Life Sentence for Man Who Rapes and Impregnates Students Changed to Death
Jakarta. The West Java High Court on Monday sentenced an Islamic boarding school teacher to death after he was found guilty of raping at least 13 students and impregnating several of them.
The verdict follows a successful appeal by prosecutors.
Herry Wirawan was earlier found guilty by the Bandung District Court and sentenced to life imprisonment during the sentencing hearing in February, but prosecutors immediately lodged an appeal to the high court.
The case stirred public anger across the country and led many to demand capital punishment against the defendant.
The high court panel presided over by Judge Herri Swantoro accepted the appeal by prosecutors, who have demanded the death sentence since the initial trial at the district court.
"[The West Java High Court] affirms the appeal from the prosecutors and accordingly we sentence the defendant to death," the verdict reads as quoted by Antara news agency.
The panel also orders that the defendant remains in custody.
Under the country’s justice system, the defendant can still appeal to the Supreme Court, which has the authority to deliver the final verdict and sentencing – if the conviction is upheld.
Herry, 36, was found guilty of raping his own students under the tough Child Protection Law that carries a death sentence for serial child rapists.
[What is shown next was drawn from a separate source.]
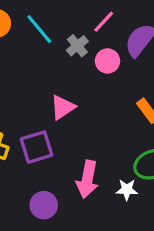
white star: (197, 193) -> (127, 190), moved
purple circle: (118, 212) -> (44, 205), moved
He was fully in charge of female students entrusted at his boarding school in the West Java capital of Bandung and he misused religious symbols and teachings to molest underage students, prosecutors have said.
Courts documents reveal that several of his victims have given birth to nine babies. One victim has now had two children.
He has raped his students since 2016 at his boarding schools, hotel rooms, or apartments, according to the indictment.
The West Java Police began to investigate the case in May of last year but it wasn’t until December that the media learned about the shocking scandal as the court hearing began.
Police argued at that time that they didn’t give public exposure to the case to “prevent further psychological and social damages on the victims.”